Thousands of patients may be having unnecessary operations because any benefit they feel could be due to a placebo effect as much as the surgery, an expert has claimed.
Surgeon Andrew Carr's warning follows research showing procedures including keyhole knee surgery, arthritis operations and gastric balloons for the obese may all work largely because people expect them to.
Studies have shown that patients who have "sham" surgery, but believe they have been operated on, can recover almost or completely as well.
Professor Carr said surgeons need to discuss this with patients where there is evidence it is the placebo effect, and not the operation, which has taken away their pain.
The professor of orthopaedic surgery at the University of Oxford added: Having to stop work, having to change your life, coming into hospital, all of these people dressed in blue with hats on, you're anaesthetised ...
"All of that, if we believe in placebo, is surely a set-up to create a phenomenal placebo effect.
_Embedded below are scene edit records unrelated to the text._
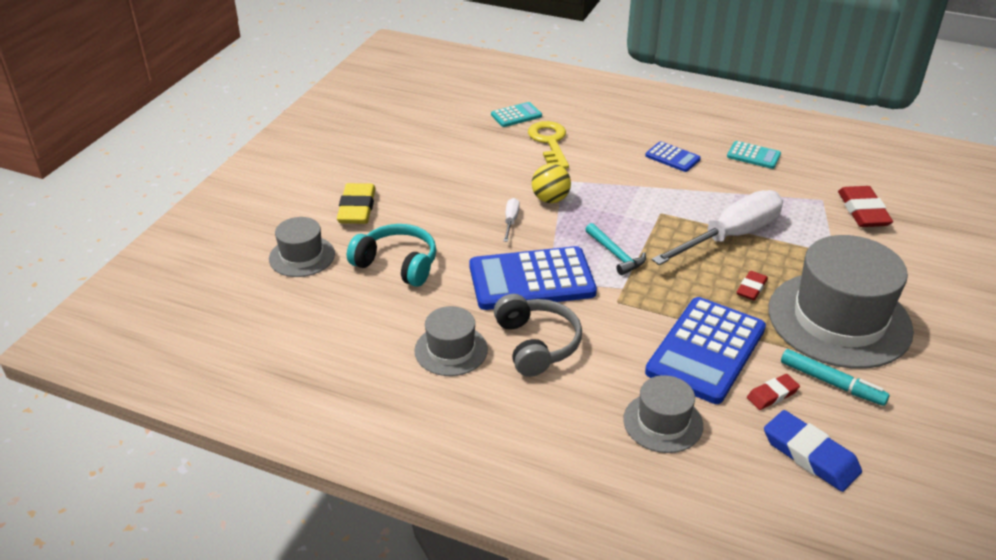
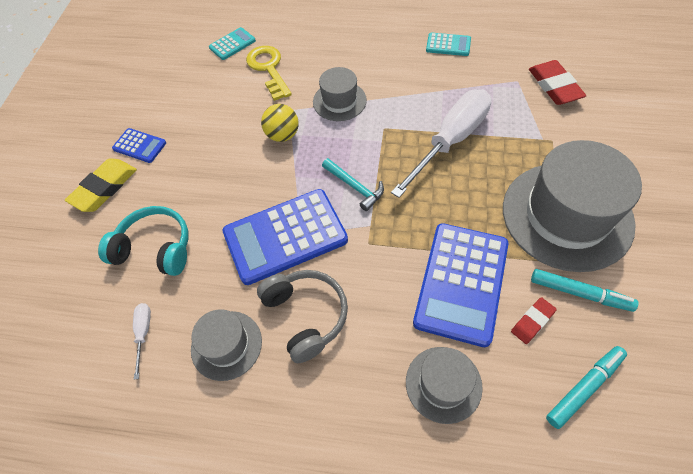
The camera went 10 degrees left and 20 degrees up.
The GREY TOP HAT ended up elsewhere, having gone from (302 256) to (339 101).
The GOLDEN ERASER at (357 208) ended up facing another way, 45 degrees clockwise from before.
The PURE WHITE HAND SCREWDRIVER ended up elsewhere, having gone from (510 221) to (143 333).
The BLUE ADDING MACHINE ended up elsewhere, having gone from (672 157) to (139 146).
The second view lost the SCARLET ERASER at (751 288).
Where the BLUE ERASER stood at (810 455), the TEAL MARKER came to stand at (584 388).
"The correct thing has got to be to do the trials, and not to continue doing operations where we don't know whether or not there's a strong placebo component or an entire placebo component, because that means that tens or hundreds of thousands of patients are having unnecessary operations."
The surgeon made his comments following a talk at Cheltenham Science Festival called Is Pain All In The Brain? He is working with the speaker, neuroscientist Professor Irene Tracey, on the first trial of the placebo effect in shoulder surgery, which will examine a common operation to shave a spur from the shoulder bone.
In her talk, Professor Tracey said people wrongly dismiss placebos as "deception and fakery", adding: "You're manipulating people's expectations that this is going to produce some relief and so they expect it."
After the event Professor Carr said convincing surgeons of the placebo effect has been difficult. He said: "Understanding that a procedure you have done all your life is simply a placebo is tough for surgeons to take."
The experts do not suggest that transplants or amputations could be replaced with sham surgery to produce a placebo effect, which they say is seen in a minority of operations. However a review published in the BMJ medical journal found half of trials reported a placebo effect in a range of procedures.
Surgery for endometriosis, which causes painful periods and infertility in women, appears to work in part because people think it will.
So does an implant for migraines, as well as removing damaged bone in people with osteoarthritis. Research suggests a false operation has the same impact on pain.
The placebo effect is also seen in vertebroplasty, injecting liquid bone cement into the spine to hold vertebrae together.
Clare Marx, from the Royal College of Surgeons, said: "We know from studies in knee surgery that there are some procedures where a sham operation gives the same outcome at a year as the genuine operation.
"The surgical profession take research studies on board and, on the whole, when there is significant evidence, respond by changing their practice so that patients are not subjected to procedures from which they are unlikely to benefit."